You’d be forgiven, if you have never actually participated in a corporate transaction, for believing that the proverbial closing is the conclusion of a deal. Closings are colloquially and energetically discussed by experts, professionals and laypersons, alike. Closings serve as critical milestones in myriad transactional types and are announced as though they serve to package up all the mess of a deal, with a big number, a lot of smiles, and a bow on top.
Unfortunately, none of that is true. In fact, as we will see shortly, what constitutes the closing is not as clear as is generally imagined. And while closings do represent a critical milestone, that milestone is the middle of the deal, not the end of it. There are actually four phases in a deal, and the closing serves as the line of demarcation between Phases I & II, and Phases III and IV.

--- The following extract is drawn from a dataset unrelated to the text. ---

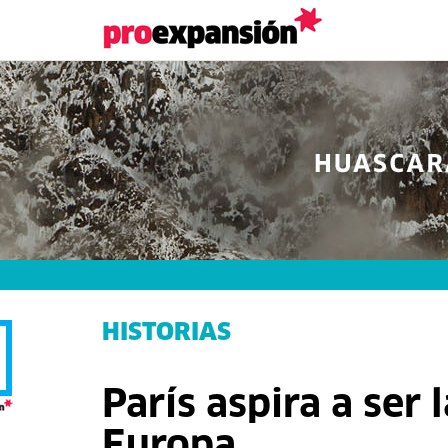
HISTORIAS
París aspira a ser 
Europa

This writing serves as an introduction to this model, including a detailed description of each phase. Subsequent publications will include a “deep dive” into each phase, and the “best practices” for success therein.
The Four Phases
Broadly, the four phases are as follows:
Phase 1 – Pre-Deal (commencing upon Initial Discussions):
- Initial Discussions
- Development and delivery of Term Sheet(s)
- Valuation
- Pricing (Review of comparable sales)
- Marketing of Sale (Selection of business brokerage)
- Development of initial Due Diligence request list
- Development of Letter of Intent / Memorandum of Understanding (LOI/MOU)
Phase 2 – Deal (commencing upon Execution of the LOI/MOU):
Due Diligence delivery
- Due Diligence review
- Disclosure Schedules
- Definitive Document development, negotiation, turn, and delivery for signature
- Development of financing strategies (if necessary)
- Development of corporate architecture
- Compliance Review
- Budget Development
- Purchase price tax allocations
- Closing, that is, mutual execution of definitive documents
Phase 3 – Post-Close (commencing upon Closing):
Post-Closing administration
- Recording / Filing
- Corporate administration (e.g. recording of transferred equity, execution of new/revised corporate agreements, meetings / minutes / resolutions
- Transfer of goodwill via limited-term, post-closing, seller consulting
- Termination / Resolution of Escrow
- Post-Closing diligence and resolution of any breaches of reps/warranties
- Deal Book Delivery
- Termination of Reps and Warranties
Phase 4 – Operations (commencing upon Termination of Reps and Warranties):
- Operations fully undertaken by Buyer (or designee)
- Integration of acquisition into buyer’s existing business e.g. achievement of synergies, reduction of overlap etc.
- Creation of new reporting structures: organizational charts
- Development of new agreements, as necessary
- Resolution of proposed budget with operational results
- Development of revised budget
- Coordination of professionals
We will undertake in-depth analysis of each phase, in subsequent blog posts.
Modern business has little appetite for complexity and has given way to a compulsion to “simplify” everything. However, simplification frequently betrays the goals of the parties. A common reaction of business owners to this vision of a deal is to ask why it’s so complicated. The answer is “because it needs to be.” As a matter of practice, we are minimalists, which may be particularly difficult to believe after consuming this introductory piece, but there is a fundamental information asymmetry between buyers and sellers that can only be effectively resolved through this process. If there were a faster, more efficient and more effective way, we would already be selling it.
The stakes of corporate deals are often astronomical, and many of the included risks are non-insurable, which means the only insurance available for the risk involved in buying or selling a going concern is good legal counsel and a comparably good deal process. The bottom line is that the only thing more expensive than deal counsel is undertaking a deal without competent deal counsel. As always, the cheap man spends the most.